University of Arkansas at Little Rock Coach Joe Foley was quick with a joke when asked about the women's basketball nonconference schedule that includes five teams that qualified for the NCAA Tournament last season, including runner-up Mississippi State.

"I don't know exactly where I was, probably some bar somewhere, when that got made out," said Foley, who is entering his 15th season at UALR. "Nearly had to be to be that crazy."

Casting the joke aside, Foley called the schedule's strength a roundabout toast to the success of the Trojans, which are seeking their 11th 20-victory season in 12 years.

Last season, the NCAA mandated that the top 16 seeds in its postseason tournament would host the first- and second-round games.

"So now, all the schools that think they have a chance to get one of those seeds have strengthened their schedule considerably," Foley said Thursday at UALR's media day. "And they've got to get quality teams. That's why I'm saying I think they respect us as a quality program. Most of the time they expect us to win 20 games, have a high [strength of schedule rating]."

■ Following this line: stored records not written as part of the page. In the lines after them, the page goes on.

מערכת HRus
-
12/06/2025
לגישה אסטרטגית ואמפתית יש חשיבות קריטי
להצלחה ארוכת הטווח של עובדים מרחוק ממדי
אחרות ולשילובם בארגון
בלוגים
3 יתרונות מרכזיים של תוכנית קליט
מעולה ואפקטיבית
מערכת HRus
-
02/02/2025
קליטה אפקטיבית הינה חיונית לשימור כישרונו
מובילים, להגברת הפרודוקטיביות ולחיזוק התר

After UALR opens the season against Memphis (which did not make the tournament last season) on Nov. 12, the Trojans will play at Texas A&M (second round), Mississippi State and Kansas State (second round) while hosting Oklahoma (second round) and LSU (first round).

UALR would have been in the NCAA Tournament itself, were it not for a 79-71 loss to Louisiana-Lafayette in the Sun Belt Conference Tournament semifinals.

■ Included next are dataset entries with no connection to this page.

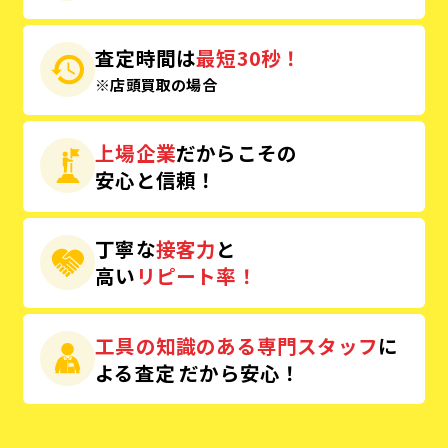
査定時間は
最短30秒！
※店頭買取の場合
上場企業
だからこその
安心と信頼！
丁寧な
接客力
と
高い
リピート率！
工具の知識のある専門スタッフ
に
よる査定
だから安心！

The loss left the Trojans to enter the WNIT Tournament with a 17-1 conference record, while Louisiana-Lafayette surrendered the Sun Belt's automatic bid to the NCAA Tournament when it lost to Troy in the conference championship game.

Foley watched from the outside as Troy lost 110-69 to Mississippi State in the first round.

"It breaks your heart [watching another team go instead]," he said. "Especially when you went 17-1, when you know you're the best team in the conference and you just didn't play well. That's tough. The Power 5 conferences have got the big advantage. They're going to have five or six teams in, so you don't have to play that well in your conference tournament. And ours, you just have to play well."

UALR returns three of the five players who played the most minutes last season, including senior guard Monique Townson, who averaged 7.6 points per game.

"Afterwards, we thought back, looked back at the game and realized all the bad things we did," Townson said. "We just try to work on them and get better this season."

The Trojans dominated Sun Belt play with the top defense in the conference (55.2 points allowed per game), and their offense had the Sun Belt's highest team shooting percentage (.430).

But this year, the team will be without guard Sharde' Collins -- last season's Sun Belt Conference Player of the Year, who Foley hired to be the team's director of basketball operations after her eligibility expired.

UALR's top returning scorer is junior forward Ronjanae DeGray (8.8 points per game), and graduate senior forward Keanna Keys will return after missing last season to injury.

Keys and Townson are the only holdovers from the 2014-15 team that lost 57-54 in the second round of the NCAA Tournament.

"I was a freshman when it happened, so it was all surreal to me," Townson said. "That's another experience that I want to feel again. This is my last opportunity to do that."